ISTRUZIONI E REQUISITI: Secondo la sentenza n. 133 del 1967, in quale data si è tenuta l'udienza pubblica in cui è stata udita la relazione del Giudice Costantino Mortati?

TESTO CITATO:
Sentenza N. 133 del 1967
Corte Costituzionale
Data generale
15/12/1967
Data deposito/pubblicazione
15/12/1967
Data dell'udienza in cui è stato assunto
12/12/1967
ANTONINO PAPALDO – Prof. NICOLA JAEGER – Prof. GIOVANNI CASSANDRO –
Prof. BIAGIO PETROCELLI – Dott. ANTONIO MANCA – Prof. ALDO SANDULLI –
Prof. GIUSEPPE BRANCA – Prof. MICHELE FRAGALI – Prof. COSTANTINO
MORTATI – Prof. GIUSEPPE CHIARELLI – Dott. GIUSEPPE VERZÌ – Dott.
GIOVANNI BATTISTA BENEDETTI – Prof. FRANCESCO PAOLO BONIFACIO – Dott.
LUIGI OGGIONI, Giudici,
1952, n. 4164, promosso con ordinanza emessa il 10 giugno 1966 dal
Tribunale di Grosseto nel procedimento civile vertente tra Berliri
Zoppi di Zolasco Carlo e Maria Teresa e l’Ente per la colonizzazione
della Maremma tosco-laziale, iscritta al n. 165 del Registro ordinanze
1966 e pubblicata nella Gazzetta Ufficiale della Repubblica n. 239 del
24 settembre 1966.
Visto l’atto di costituzione dell’Ente Maremma;
udita nell’udienza pubblica del 18 ottobre 1967 la relazione del
Giudice Costantino Mortati;
udito l’Avv. Guido Astuti, per l’Ente Maremma.
Nel corso di un giudizio promosso avanti al Tribunale di Grosseto
da Carlo e Maria Teresa Beriri Zoppi di Zolasco avverso l’Ente per la
colonizzazione della Maremma tosco-laziale, per ottenere la
restituzione dei beni da questi espropriati in virtù del D.P.R. 27
dicembre 1952, n. 4164, con la condanna al risarcimento dei danni, o,
in via subordinata, alla restituzione della quota di circa 38 ettari,
espropriata in eccesso, gli attori sollevavano questione
d’illegittimità costituzionale del decreto predetto, allegando: 1)
che l’Ente convenuto, dopo avere pubblicato un primo piano di
esproprio, con il quale, con riferimento alla consistenza della
proprietà al 15 novembre 1949, veniva espropriata una quota, per lire
15.402,35 (di cui lire 5.134,12 per quota terzo residuo)
successivamente, in applicazione dell’art. 2 n. 3 della legge n. 339
del 1952, annullava detto piano sostituendolo con altro, pubblicato il
30 settembre 1952, nel quale la consistenza della proprietà venne
determinata in base al reddito catastale al 30 settembre 1952, elevando
la quota espropriabile a lire 18.164,50, senza aver provveduto sul
terzo residuo; 2) che, avendo essi istanti proposto ricorso avverso il
nuovo provvedimento, denunciando l’errore di calcolo dell’area
espropriabile e l’omessa pronuncia sulla richiesta relativa al terzo
residuo, l’Ente prese atto dell’istanza di concessione del terzo
residuo ed assegnò un termine di 60 giorni per la presentazione, del
piano di trasformazione, ma prima della scadenza di tale termine, emise
il decreto di esproprio, senza provvedere sulla domanda del terzo
residuo.

INFORMAZIONI RIPORTATE:

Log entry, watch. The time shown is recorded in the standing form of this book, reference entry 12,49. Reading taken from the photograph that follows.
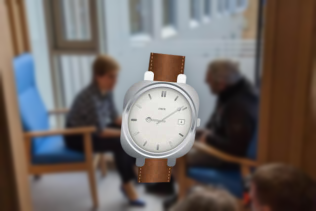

RISPOSTA COMPLETA: Il 18 ottobre 1967.